The changes that were made to the data included creating a dataframe by extracting daily data and turning it into yearly data, adding a Year column to each yearly dataset, merging all yearly datasets together (now have weather data for each country in countries_df from 2015-2019), removing unnecessary columns from the merged dataset, and reordering the dataset to be in a more readable format. There are no legal or regulatory guidelines for my data or project topic. All data is public and none of it is sensitive. With transforming API data, you run the risk of not correctly calling on each piece of data. I checked to make sure I had handled this properly by manually inputting some of the latitudes and longitudes in the website for the specified dates, to see if it returned the same daily data that I had gotten before grabbing the average of all days and turning it into yearly data.
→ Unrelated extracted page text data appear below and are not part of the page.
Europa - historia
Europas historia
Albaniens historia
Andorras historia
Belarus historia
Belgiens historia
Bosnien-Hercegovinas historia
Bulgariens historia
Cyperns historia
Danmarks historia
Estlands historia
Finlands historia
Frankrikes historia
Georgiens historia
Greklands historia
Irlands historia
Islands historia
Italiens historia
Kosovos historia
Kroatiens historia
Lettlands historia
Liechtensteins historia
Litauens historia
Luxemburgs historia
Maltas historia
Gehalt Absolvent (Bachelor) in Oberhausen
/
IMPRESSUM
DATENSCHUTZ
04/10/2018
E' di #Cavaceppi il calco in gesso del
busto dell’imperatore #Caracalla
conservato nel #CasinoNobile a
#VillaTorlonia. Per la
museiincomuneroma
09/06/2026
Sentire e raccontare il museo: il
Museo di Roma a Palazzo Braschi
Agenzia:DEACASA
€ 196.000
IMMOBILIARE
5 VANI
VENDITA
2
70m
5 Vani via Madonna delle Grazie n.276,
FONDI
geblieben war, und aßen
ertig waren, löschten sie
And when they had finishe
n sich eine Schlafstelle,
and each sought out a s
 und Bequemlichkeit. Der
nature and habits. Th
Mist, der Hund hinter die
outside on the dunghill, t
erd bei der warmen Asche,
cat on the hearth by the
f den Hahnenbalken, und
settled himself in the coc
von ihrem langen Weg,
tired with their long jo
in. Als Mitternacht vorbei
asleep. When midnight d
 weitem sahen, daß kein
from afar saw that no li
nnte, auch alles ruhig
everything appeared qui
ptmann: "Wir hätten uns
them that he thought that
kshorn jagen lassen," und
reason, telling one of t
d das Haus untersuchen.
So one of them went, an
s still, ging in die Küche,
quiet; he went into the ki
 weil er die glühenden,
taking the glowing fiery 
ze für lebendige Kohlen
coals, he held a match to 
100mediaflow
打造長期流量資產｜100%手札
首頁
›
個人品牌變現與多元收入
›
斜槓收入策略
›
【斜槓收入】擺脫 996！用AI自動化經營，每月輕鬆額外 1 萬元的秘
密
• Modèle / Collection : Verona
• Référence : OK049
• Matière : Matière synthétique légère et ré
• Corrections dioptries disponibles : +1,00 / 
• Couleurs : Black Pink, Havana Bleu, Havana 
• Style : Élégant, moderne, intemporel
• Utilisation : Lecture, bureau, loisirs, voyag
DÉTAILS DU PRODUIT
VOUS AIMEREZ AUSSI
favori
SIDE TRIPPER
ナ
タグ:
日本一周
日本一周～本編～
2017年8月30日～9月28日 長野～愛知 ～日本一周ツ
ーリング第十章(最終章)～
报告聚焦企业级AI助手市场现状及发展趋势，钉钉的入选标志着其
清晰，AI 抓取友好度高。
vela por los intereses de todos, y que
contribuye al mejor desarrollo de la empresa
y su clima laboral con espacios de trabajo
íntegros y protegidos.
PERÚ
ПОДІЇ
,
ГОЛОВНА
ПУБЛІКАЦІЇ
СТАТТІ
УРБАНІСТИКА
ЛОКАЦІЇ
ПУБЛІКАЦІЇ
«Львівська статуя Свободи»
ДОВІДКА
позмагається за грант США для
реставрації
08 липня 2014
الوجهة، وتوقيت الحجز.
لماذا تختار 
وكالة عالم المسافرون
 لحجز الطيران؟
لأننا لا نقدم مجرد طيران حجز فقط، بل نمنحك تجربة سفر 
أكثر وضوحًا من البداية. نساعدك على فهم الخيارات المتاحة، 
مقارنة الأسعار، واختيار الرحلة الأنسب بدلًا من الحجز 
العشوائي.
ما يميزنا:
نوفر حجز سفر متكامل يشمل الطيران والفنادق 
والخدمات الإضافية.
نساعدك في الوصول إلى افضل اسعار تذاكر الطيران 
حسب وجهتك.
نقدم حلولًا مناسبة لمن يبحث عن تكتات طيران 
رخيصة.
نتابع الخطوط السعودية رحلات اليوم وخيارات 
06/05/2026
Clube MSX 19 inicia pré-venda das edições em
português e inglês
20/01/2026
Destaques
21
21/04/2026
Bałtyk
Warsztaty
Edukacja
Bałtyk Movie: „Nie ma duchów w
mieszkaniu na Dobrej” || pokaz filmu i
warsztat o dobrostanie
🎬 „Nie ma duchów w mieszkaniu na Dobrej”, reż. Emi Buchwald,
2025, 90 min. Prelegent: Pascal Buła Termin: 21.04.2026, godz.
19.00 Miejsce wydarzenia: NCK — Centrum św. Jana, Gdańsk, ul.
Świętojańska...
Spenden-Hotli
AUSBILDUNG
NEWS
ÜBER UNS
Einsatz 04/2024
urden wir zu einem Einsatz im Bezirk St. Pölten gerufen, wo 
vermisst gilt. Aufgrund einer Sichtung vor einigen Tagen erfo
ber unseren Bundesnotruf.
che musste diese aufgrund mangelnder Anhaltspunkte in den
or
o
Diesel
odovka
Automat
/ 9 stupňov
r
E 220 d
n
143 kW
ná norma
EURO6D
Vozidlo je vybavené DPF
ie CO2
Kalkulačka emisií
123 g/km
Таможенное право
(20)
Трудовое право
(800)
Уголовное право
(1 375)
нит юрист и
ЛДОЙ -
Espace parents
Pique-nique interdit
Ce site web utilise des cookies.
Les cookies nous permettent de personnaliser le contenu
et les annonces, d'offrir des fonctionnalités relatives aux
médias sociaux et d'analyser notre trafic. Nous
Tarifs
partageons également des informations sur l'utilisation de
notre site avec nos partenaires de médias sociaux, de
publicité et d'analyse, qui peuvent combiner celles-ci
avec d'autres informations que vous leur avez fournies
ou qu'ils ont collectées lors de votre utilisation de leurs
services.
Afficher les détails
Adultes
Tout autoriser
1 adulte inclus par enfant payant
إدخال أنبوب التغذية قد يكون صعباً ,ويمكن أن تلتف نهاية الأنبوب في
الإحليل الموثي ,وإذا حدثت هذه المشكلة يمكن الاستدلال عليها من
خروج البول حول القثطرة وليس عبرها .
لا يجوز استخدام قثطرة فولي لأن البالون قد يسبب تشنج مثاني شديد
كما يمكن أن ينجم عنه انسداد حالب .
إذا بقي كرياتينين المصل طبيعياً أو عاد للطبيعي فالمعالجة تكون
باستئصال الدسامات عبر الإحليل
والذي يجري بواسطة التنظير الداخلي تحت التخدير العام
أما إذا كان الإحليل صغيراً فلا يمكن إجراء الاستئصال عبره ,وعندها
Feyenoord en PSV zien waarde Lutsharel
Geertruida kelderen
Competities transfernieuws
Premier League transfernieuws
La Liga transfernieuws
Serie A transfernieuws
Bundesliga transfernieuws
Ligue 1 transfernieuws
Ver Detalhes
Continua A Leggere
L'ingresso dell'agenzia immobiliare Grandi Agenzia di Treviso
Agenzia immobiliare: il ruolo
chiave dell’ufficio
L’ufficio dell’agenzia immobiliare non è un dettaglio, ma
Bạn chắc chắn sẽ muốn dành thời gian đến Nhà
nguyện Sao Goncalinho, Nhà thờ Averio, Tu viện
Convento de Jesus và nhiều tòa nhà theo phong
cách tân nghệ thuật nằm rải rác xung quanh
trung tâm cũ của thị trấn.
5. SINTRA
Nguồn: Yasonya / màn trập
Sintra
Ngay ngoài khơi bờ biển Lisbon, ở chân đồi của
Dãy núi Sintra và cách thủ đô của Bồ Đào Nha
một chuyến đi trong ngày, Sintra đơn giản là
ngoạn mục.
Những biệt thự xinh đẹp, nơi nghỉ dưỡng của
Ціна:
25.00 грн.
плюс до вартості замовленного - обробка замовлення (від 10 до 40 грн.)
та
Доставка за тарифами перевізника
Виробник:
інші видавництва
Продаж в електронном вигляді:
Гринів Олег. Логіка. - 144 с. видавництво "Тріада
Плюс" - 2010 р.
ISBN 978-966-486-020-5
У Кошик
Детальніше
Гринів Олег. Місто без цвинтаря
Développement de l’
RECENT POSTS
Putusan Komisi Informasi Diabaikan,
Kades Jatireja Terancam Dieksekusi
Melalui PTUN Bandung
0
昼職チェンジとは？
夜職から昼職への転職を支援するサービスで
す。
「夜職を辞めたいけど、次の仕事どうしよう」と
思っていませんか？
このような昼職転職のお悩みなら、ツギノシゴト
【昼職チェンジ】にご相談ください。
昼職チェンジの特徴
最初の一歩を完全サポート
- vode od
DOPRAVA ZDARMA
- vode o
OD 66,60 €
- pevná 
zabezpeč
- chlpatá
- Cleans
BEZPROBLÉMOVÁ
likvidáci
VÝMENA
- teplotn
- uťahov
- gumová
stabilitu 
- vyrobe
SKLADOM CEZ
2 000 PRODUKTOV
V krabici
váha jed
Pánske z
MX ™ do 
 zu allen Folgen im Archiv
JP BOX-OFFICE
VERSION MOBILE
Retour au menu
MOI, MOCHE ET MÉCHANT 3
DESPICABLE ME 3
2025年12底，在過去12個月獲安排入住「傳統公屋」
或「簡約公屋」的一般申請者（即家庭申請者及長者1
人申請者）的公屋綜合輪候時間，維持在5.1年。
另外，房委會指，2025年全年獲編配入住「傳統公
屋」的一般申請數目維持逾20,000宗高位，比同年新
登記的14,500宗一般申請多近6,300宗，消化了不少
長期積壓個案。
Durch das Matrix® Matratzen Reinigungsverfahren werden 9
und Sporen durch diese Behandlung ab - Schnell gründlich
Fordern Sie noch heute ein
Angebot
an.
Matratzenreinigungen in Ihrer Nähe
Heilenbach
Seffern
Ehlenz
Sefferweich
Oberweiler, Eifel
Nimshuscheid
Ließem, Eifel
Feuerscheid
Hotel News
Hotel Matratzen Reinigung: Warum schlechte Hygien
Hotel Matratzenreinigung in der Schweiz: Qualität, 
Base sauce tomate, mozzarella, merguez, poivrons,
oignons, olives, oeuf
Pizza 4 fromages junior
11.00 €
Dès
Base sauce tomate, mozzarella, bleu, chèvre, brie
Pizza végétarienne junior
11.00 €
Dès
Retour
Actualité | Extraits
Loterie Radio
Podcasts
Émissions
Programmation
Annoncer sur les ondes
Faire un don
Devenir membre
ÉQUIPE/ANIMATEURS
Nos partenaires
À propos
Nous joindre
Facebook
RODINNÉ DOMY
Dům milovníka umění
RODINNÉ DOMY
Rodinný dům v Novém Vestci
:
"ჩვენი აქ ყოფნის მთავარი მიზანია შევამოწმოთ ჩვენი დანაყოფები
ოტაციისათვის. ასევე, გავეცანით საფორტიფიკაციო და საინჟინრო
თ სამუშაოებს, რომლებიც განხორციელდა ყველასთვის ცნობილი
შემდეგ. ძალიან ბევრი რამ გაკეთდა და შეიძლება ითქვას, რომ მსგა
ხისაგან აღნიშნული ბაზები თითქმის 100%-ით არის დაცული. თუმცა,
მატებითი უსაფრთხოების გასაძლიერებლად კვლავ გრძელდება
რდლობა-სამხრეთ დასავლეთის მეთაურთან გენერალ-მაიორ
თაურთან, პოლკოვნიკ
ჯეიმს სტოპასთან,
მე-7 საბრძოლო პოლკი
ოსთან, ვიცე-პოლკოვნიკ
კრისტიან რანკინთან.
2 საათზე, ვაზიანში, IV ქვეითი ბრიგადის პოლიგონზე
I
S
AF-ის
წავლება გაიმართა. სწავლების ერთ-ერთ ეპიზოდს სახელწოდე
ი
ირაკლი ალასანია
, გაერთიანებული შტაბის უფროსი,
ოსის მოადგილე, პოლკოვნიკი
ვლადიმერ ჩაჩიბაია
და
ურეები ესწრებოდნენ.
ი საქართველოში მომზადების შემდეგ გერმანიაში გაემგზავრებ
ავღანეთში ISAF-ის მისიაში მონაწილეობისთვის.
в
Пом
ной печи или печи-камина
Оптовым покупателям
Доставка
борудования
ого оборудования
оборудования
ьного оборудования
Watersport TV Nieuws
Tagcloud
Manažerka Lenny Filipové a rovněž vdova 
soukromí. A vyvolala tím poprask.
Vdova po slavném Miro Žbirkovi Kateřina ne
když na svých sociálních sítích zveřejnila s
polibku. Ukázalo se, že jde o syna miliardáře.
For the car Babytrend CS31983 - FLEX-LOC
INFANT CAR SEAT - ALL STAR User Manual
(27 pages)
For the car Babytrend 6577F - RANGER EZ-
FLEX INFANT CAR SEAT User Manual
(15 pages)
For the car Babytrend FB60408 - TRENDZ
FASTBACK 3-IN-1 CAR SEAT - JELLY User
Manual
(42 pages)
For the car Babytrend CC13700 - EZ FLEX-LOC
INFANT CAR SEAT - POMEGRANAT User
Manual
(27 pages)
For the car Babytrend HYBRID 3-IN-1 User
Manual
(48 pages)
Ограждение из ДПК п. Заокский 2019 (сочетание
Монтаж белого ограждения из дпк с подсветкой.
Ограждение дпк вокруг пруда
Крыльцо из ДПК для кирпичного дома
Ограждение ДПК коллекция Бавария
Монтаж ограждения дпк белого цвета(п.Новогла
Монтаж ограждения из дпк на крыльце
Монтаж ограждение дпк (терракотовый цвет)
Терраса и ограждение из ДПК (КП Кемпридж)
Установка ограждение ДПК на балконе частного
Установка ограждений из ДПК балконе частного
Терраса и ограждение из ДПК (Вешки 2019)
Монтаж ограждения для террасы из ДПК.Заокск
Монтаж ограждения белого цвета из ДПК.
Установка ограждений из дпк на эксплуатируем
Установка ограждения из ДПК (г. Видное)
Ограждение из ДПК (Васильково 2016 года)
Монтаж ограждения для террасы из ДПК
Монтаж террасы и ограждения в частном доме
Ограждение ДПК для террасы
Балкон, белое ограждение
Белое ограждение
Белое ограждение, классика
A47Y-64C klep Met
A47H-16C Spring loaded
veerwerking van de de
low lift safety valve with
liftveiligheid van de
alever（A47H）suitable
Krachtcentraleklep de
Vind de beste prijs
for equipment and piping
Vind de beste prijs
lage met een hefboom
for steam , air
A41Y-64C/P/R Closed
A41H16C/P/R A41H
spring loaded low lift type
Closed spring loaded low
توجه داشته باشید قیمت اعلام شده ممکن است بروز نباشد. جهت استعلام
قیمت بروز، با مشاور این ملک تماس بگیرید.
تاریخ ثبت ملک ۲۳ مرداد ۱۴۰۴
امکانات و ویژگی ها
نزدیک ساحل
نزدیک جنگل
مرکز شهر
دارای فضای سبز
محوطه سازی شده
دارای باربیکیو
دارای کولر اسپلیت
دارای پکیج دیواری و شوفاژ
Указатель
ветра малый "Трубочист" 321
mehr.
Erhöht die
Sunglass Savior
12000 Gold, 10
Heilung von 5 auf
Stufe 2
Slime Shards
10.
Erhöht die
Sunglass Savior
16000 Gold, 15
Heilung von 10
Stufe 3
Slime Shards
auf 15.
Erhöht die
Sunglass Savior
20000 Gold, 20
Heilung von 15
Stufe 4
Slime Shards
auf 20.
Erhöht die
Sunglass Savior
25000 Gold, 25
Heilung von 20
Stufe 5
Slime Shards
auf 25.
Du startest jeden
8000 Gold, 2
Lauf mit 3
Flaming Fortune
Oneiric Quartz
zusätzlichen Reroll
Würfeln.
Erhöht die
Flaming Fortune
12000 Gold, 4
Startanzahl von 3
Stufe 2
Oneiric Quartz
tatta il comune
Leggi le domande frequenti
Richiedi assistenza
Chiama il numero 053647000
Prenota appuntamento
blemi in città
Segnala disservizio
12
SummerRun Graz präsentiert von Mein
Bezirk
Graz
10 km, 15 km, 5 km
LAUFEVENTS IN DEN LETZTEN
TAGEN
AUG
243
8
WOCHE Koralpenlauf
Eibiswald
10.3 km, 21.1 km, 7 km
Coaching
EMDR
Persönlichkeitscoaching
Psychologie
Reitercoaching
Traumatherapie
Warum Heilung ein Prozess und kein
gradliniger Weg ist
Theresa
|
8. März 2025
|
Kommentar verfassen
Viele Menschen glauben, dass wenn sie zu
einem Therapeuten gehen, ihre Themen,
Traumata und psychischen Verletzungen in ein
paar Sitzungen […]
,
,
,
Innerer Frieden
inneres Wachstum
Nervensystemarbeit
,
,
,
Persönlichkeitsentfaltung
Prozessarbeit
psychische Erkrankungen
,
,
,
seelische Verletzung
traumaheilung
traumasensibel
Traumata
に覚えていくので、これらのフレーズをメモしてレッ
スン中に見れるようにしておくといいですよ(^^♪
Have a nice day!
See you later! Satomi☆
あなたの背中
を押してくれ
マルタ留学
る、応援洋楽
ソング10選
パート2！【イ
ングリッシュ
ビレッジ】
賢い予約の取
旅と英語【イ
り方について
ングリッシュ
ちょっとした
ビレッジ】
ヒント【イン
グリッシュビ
I made no assumptions when cleaning the data, the only thing that MAY be considered an assumption is picking which daily data I deemed can increase or reduce happiness from the Weather API (average temperature, precipitation sum, sunshine duration). My data source is found on https://open-meteo.com/en/docs/historical-weather-api#hourly=&daily=temperature_2m_mean&temperature_unit=fahrenheit&wind_speed_unit=mph&precipitation_unit=inch, which is an entirely trusted source. It was acquired in an ethical way, as the site allows for easy access to the API (gives you example code on how to do so). I would mitigate the ethical implications by making sure I transformed my data efficiently and effectively - making sure all steps are accounted for and no transformations were messed up by either doing them in the wrong order or incorrectly.